Compassionate Crossings: New business offers pet euthanasia service

When Lane and Catherine Hagan realized this fall that their 15-year-old cat Stella didn’t have much time to live, they made the difficult decision to put her down.

Stella had beaten cancer in 2020, but fell ill again and went downhill fast. The Hagans decided they didn’t want to put Stella through the trauma of a trip to the vet, so they took advantage of a new business that provides euthanasia services to pet homes.

They called Dr. Lindsey Floyd of Compassionate Crossings in Hoover, who came to the Hagan family’s home in Mountain Brook that evening and gave Stella a peaceful transition to death in the comfort of her own home.

Lane Hagan said they wanted Stella’s final moments to be easy and also wanted their children — ages 8, 6 and 5 — to be there to say goodbye.

Going through it at home was easier for everyone, Lane said. “You don’t want to go out and have an emotional experience in front of other people if you don’t have to,” he said.

Lloyd was professional and compassionate and talked to the kids in a way they could understand what was going on, he said.

“It was a very nice experience,” Lane said. “We would definitely recommend her to anyone going through the same situation.”

Floyd, who grew up in Hoover and moved back to Bluff Park in 2012, works as an associate veterinarian at Lincoln Veterinary Clinic in Talladega County.
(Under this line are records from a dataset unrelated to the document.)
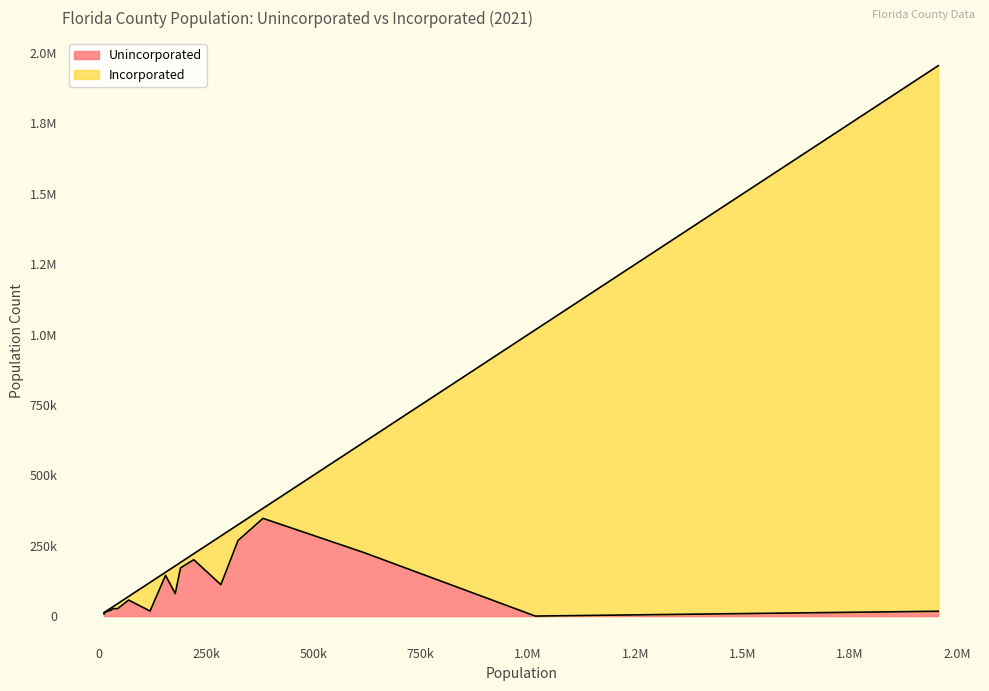

True or false: Incorporated has a value of 11194 at Citrus.

True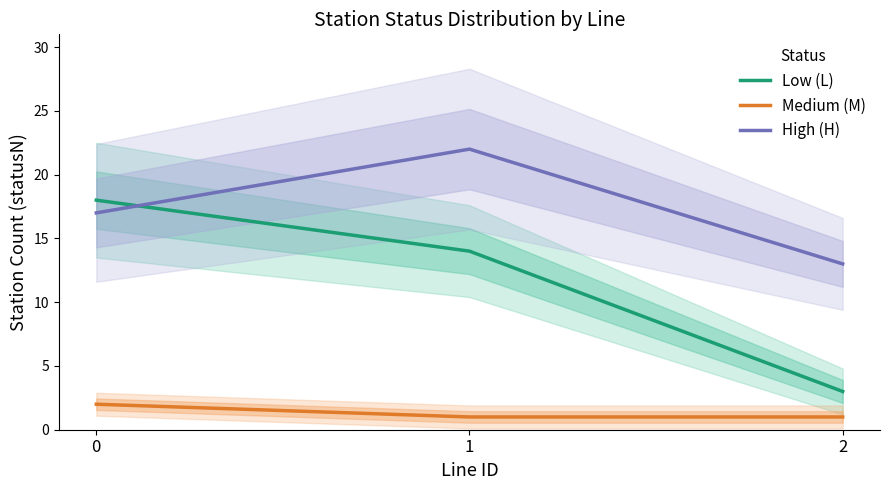

How many series are shown in this chart?

3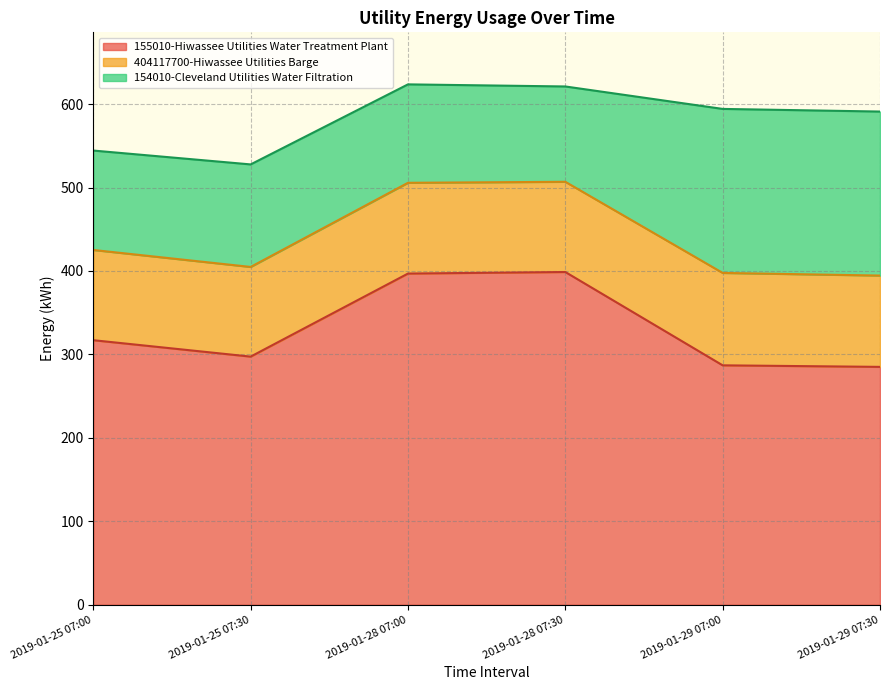

Between 2019-01-29 07:00 and 2019-01-25 07:30, which is larger?

2019-01-25 07:30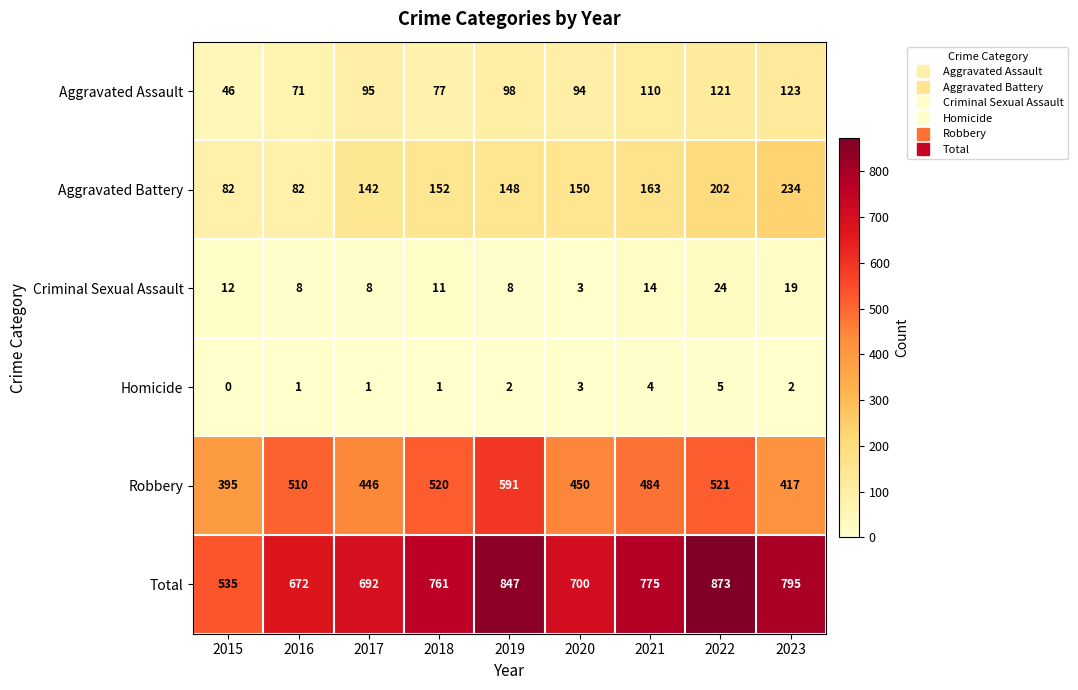

What is the difference between the highest and lowest values at 2021?

771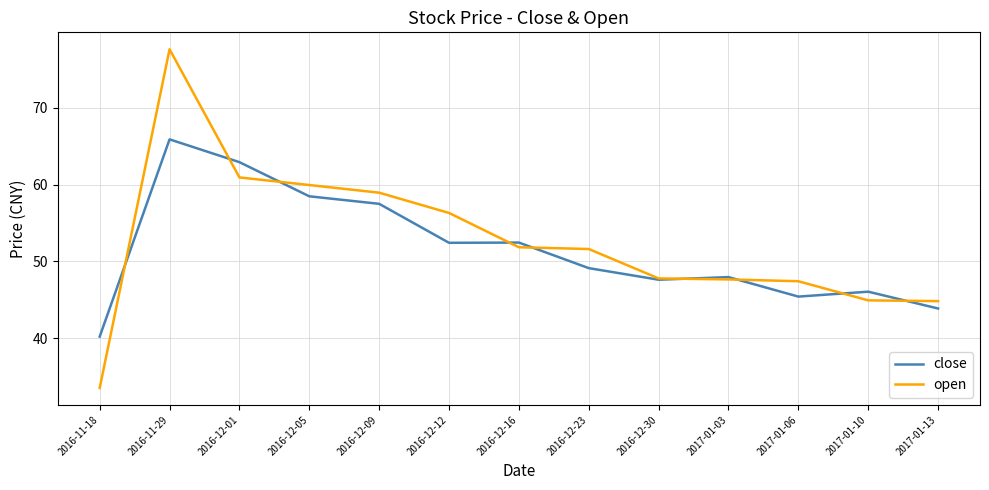

Which series ends up on top after the final intersection of close and open?

open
She started her business, Compassionate Crossings, in October as a side business to help meet the needs of both pet owners and veterinary clinics, she said.

Putting a pet to sleep is an incredibly intense time for most pet owners and many people like the idea of ​​letting their pet pass away in a calm, quiet and comfortable environment that the pet is used to rather than taking them to an unfamiliar office with many

of strangers and unfamiliar animals around, Floyd said.
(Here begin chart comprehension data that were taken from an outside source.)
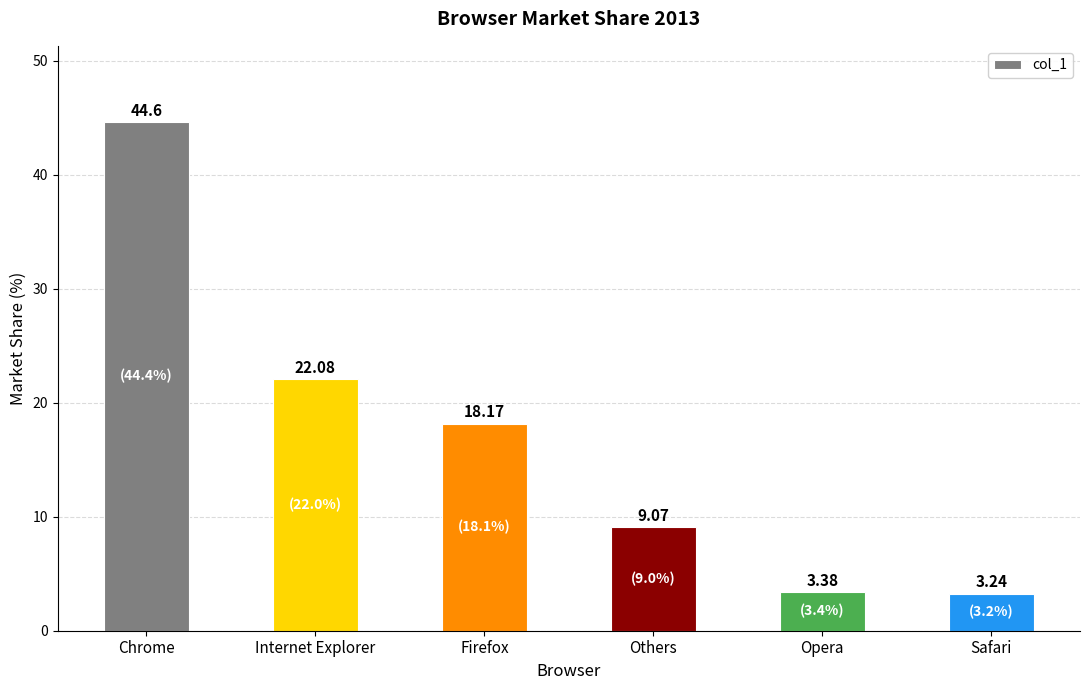

What is the sum of all values?

100.5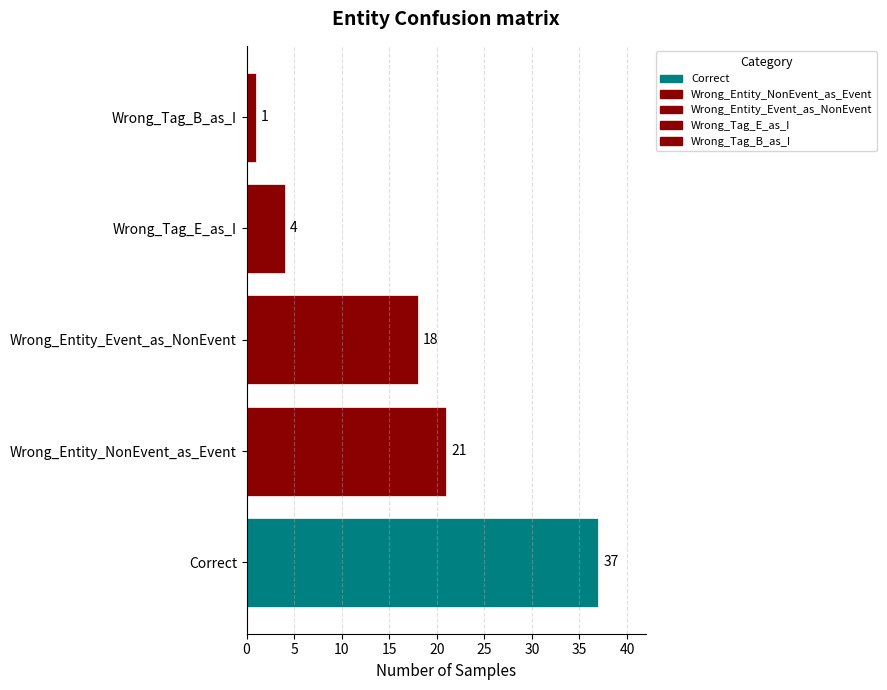

How many bars are there in total?

5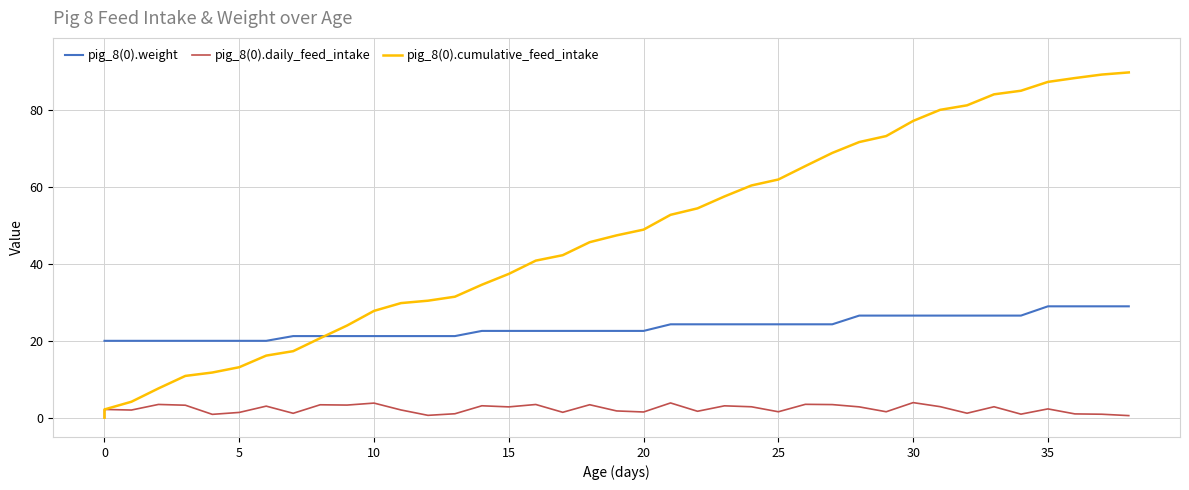

Reading left to right, what are all the values shown in this chart?

pig_8(0).weight: 20.0	20.0	20.0	20.0	20.0	20.0	20.0	20.0	21.2	21.2	21.2	21.2	21.2	21.2	21.2	22.6	22.6	22.6	22.6	22.6	22.6	22.6	24.3	24.3	24.3	24.3	24.3	24.3	24.3	26.6	26.6	26.6	26.6	26.6	26.6	26.6	29.0	29.0	29.0	29.0
pig_8(0).daily_feed_intake: 0.0	2.2	2.0	3.5	3.3	0.9	1.4	3.0	1.2	3.4	3.3	3.8	2.0	0.6	1.0	3.1	2.8	3.4	1.4	3.4	1.8	1.5	3.8	1.7	3.1	2.9	1.6	3.5	3.4	2.8	1.6	3.9	2.9	1.2	2.9	0.9	2.3	1.0	0.9	0.6
pig_8(0).cumulative_feed_intake: 0.0	2.2	4.2	7.6	10.9	11.8	13.1	16.2	17.3	20.7	24.0	27.8	29.8	30.4	31.5	34.6	37.4	40.9	42.3	45.7	47.4	48.9	52.8	54.4	57.5	60.4	61.9	65.4	68.9	71.7	73.2	77.2	80.1	81.2	84.1	85.0	87.3	88.3	89.2	89.8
It’s also difficult to get some animals into a vet’s office, she said. Cats are usually terrified of veterinary clinics, and some dogs are heavy, aggressive or unresponsive, she said. Sometimes pet owners who are disabled have a hard time getting out, she said.
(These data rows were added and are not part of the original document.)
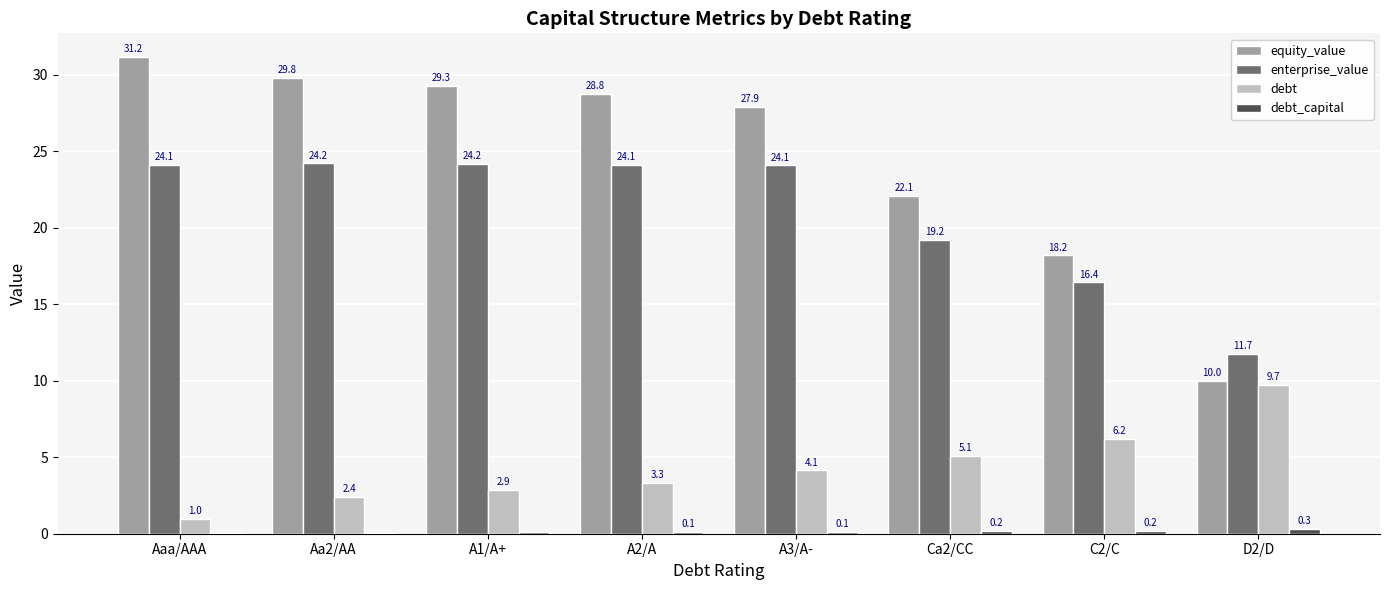

What is the total value across all series at A1/A+?

56.4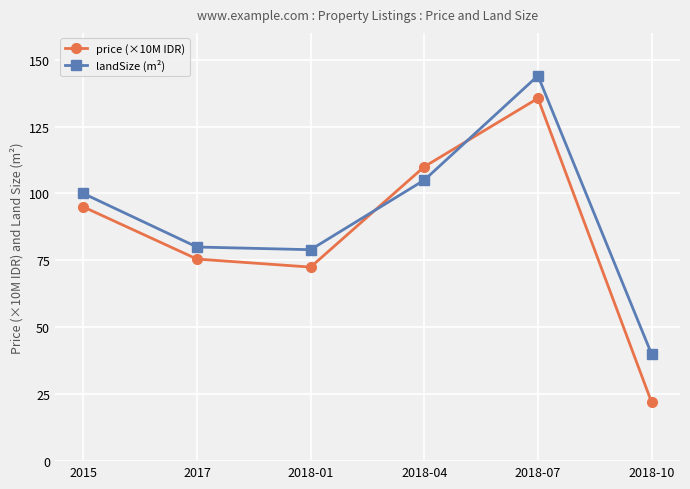

What is the total value across all series at 2018-01?

151.5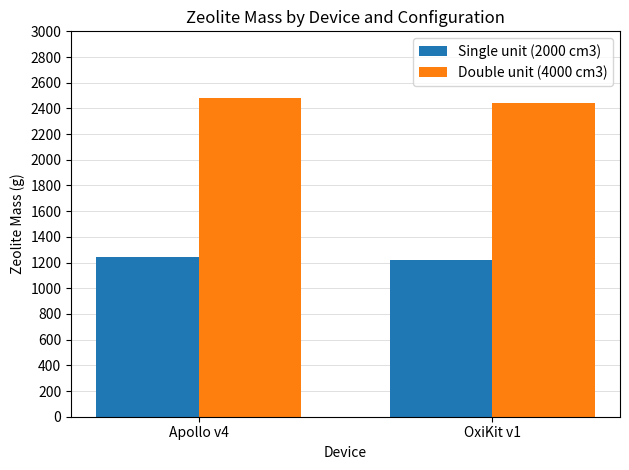

What is the difference between the maximum and minimum values in the Double unit (4000 cm3) series?

39.5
Floyd said he also isn’t trying to compete with veterinary clinics, but instead provides a service for them as well. She does her appointments only after hours (usually 6-10 p.m.) or on weekends or holidays, all of which times most vet clinics are closed, she said.

Also, providing a home euthanasia service isn’t really a profit for vets, she said. And with the labor shortage, it’s hard for vets to find time to leave the office, she said.

When she opened in October, Floyd sent letters to veterinary clinics in communities south of Birmingham letting them know she was available to help, and vets were surprisingly the source of most of her referrals, she said.

She had about 25 customers in her first two months, which was more than she expected, she said. Compassionate Crossings, although based in Hoover, is also licensed to do business in Homewood, Mountain Brook, Vestavia Hills and other parts of Jefferson and Shelby counties, she said. As her business grows, she hopes to expand her reach into other communities, she said.

Compassionate Crossings does not provide medical, surgical or hospice services — only euthanasia and aftercare for the body, she said.

Floyd graduated from Hoover High School in 1999, received his Doctor of Veterinary Medicine degree from Auburn University in 2007, completed an internship in medicine and surgery in North Carolina and then practiced for four years in South Carolina before returning to Hoover in 2012. She has two dogs and two cats.

Hope Ousley of Cahaba Heights said she and her husband, Francis, also found Compassionate Crossings a big help when their 16-year-old cat, Simon, was nearing the end of his life this fall. Simon hated going near a car and wouldn’t enjoy a trip to the vet’s office, she said.

Floyd came to their home around 10 p.m. one night and was absolutely wonderful, Osley said. She didn’t rush the process at all.

“We were able to contain Simon, put him in his heating pad and blanket,” Ausley said. “We sat in his favorite chair by the fireplace.”

It was much better than Simon getting excited about getting in a car and going to the vet’s office, she said. “It’s been a real blessing.”